### Given passage
• • • • •
Tuesday, October 13, 2015

Angus Deaton on foreign aid

Sometimes, to do good, you have to do unpleasant things that are either repugnant, counterintuitive or both. While some foreign aid is both well-intended and effective, most is not.

Angus Deacon has just received the Nobel Prize in Economics and explains why.
The absence of state capacity – that is, of the services and protections that people in rich countries take for granted – is one of the major causes of poverty and deprivation around the world. Without effective states working with active and involved citizens, there is little chance for the growth that is needed to abolish global poverty.

Unfortunately, the world’s rich countries currently are making things worse. Foreign aid – transfers from rich countries to poor countries – has much to its credit, particularly in terms of health care, with many people alive today who would otherwise be dead. But foreign aid also undermines the development of local state capacity.

This is most obvious in countries – mostly in Africa – where the government receives aid directly and aid flows are large relative to fiscal expenditure (often more than half the total). Such governments need no contract with their citizens, no parliament, and no tax-collection system. If they are accountable to anyone, it is to the donors; but even this fails in practice, because the donors, under pressure from their own citizens (who rightly want to help the poor), need to disburse money just as much as poor-country governments need to receive it, if not more so.
• • • • •
### Data
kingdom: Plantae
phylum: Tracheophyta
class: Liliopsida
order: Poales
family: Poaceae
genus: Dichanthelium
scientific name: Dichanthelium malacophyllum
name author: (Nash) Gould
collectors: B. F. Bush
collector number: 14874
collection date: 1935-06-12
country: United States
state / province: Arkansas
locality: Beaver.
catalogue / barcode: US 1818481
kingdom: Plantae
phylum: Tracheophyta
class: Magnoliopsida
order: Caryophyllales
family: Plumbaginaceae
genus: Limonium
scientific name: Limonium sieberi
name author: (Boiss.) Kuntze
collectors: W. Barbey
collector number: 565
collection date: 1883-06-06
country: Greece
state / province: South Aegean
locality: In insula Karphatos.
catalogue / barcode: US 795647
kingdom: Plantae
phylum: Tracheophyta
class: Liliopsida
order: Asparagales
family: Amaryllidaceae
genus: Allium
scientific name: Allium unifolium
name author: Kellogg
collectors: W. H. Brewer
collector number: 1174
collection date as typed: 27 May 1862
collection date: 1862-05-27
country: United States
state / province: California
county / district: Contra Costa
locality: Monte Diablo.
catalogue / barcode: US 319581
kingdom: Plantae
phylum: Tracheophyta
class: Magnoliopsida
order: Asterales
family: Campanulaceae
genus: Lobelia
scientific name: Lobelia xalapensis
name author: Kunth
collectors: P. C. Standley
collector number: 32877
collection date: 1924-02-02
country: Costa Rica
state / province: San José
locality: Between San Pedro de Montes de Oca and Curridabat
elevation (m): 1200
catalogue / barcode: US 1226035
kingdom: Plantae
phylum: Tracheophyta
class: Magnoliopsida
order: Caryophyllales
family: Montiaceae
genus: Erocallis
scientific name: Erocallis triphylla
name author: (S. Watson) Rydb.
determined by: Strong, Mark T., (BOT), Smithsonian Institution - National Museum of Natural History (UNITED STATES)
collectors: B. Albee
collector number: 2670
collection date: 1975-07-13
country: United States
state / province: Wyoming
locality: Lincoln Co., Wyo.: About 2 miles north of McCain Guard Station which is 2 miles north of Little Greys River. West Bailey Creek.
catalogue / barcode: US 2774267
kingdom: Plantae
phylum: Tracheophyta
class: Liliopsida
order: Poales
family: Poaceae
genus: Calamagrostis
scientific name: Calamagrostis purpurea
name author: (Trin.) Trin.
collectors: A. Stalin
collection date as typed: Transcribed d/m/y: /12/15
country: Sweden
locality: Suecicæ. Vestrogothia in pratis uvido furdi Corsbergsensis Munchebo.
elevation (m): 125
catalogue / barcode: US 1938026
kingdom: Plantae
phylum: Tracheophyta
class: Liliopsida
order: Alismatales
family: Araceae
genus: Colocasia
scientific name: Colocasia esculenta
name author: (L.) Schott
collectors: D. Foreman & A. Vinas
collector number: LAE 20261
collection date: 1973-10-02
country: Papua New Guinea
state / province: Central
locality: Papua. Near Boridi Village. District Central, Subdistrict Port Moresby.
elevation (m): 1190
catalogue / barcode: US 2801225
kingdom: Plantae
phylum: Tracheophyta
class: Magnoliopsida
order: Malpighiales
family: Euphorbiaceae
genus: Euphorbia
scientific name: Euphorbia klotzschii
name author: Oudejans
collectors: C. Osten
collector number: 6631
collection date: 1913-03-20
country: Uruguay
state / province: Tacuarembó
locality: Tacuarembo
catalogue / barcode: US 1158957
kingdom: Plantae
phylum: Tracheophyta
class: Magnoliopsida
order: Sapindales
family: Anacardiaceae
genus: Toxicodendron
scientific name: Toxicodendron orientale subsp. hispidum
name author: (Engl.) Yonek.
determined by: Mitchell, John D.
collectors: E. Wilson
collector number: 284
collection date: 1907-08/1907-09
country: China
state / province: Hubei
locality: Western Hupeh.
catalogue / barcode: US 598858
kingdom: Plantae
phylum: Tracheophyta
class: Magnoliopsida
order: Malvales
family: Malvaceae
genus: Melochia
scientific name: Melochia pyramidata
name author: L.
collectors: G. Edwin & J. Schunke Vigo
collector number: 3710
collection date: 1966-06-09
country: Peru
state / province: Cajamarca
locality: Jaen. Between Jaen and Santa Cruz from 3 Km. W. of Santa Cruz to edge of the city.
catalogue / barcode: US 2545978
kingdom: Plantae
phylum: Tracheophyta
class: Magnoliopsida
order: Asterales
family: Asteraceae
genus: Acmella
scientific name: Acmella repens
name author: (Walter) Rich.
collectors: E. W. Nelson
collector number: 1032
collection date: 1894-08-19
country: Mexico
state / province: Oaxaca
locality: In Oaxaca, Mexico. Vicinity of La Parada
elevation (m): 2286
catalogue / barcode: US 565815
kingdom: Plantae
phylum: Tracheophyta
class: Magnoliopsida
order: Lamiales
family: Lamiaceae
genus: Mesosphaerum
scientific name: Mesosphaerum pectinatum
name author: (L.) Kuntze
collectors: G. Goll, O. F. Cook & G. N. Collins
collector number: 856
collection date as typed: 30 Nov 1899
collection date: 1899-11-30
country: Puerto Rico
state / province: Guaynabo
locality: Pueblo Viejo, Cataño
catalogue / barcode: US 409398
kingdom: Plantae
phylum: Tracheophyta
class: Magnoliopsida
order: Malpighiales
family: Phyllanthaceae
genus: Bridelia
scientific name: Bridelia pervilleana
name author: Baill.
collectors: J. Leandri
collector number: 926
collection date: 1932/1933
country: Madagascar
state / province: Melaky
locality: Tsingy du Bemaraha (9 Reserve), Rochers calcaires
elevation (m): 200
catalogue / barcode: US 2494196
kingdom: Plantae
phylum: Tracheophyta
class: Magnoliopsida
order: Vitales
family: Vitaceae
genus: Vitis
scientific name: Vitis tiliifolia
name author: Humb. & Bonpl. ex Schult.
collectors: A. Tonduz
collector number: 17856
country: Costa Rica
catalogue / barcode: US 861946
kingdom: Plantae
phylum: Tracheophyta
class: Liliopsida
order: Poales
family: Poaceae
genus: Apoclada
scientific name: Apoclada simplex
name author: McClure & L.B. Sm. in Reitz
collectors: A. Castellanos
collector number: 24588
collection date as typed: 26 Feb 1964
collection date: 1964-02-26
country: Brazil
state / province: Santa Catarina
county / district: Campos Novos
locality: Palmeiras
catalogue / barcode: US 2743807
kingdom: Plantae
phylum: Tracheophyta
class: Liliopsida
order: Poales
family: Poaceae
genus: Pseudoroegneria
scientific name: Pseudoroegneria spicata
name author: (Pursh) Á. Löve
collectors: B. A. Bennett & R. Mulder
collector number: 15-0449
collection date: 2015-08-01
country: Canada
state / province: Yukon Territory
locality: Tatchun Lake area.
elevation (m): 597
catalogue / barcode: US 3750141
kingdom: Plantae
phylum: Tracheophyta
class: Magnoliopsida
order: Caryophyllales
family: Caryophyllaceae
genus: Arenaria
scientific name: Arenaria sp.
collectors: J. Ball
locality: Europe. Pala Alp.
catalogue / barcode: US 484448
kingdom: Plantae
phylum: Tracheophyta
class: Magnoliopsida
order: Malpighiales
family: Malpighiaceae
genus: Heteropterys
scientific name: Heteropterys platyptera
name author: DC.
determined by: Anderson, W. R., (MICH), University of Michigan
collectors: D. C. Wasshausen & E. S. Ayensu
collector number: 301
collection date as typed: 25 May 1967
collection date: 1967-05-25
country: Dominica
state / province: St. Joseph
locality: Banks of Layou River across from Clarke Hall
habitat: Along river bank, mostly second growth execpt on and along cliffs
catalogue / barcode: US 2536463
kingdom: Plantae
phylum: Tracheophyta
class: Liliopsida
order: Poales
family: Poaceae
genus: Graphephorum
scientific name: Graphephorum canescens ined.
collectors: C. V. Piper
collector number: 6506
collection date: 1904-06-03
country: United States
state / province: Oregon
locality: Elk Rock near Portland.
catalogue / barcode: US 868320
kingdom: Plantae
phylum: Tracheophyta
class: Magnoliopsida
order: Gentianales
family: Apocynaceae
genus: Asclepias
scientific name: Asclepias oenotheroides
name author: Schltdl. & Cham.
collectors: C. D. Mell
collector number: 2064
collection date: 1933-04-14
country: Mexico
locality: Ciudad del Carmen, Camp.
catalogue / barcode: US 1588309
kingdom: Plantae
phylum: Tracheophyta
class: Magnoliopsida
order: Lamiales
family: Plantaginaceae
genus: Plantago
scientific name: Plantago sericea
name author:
• • • • •
### Short problem 1
Condense the paragraph of the foreign aid post that begins "This is most obvious in countries" into a short bulleted list that keeps its main facts.
### Short problem 2
In the foreign aid post, what is described as one of the major causes of poverty and deprivation around the world?
### Short problem 3
Rewrite the stretch of the foreign aid post from "The absence of" through "abolish global poverty.", putting "residents" in place of "citizens".

### Complete answer 1
- The harm is clearest where governments receive aid directly and aid is large compared with fiscal expenditure, often more than half the total; these countries are mostly in Africa.
- Such governments need no contract with their citizens, no parliament, and no tax-collection system.
- Any accountability they have is to the donors.
- Even that fails in practice: donors, pressed by their own citizens who rightly want to help the poor, need to disburse money as much as poor-country governments need to receive it, if not more.

### Complete answer 2
The absence of state capacity, meaning the services and protections that people in rich countries take for granted.

### Complete answer 3
The absence of state capacity – that is, of the services and protections that people in rich countries take for granted – is one of the major causes of poverty and deprivation around the world. Without effective states working with active and involved residents, there is little chance for the growth that is needed to abolish global poverty.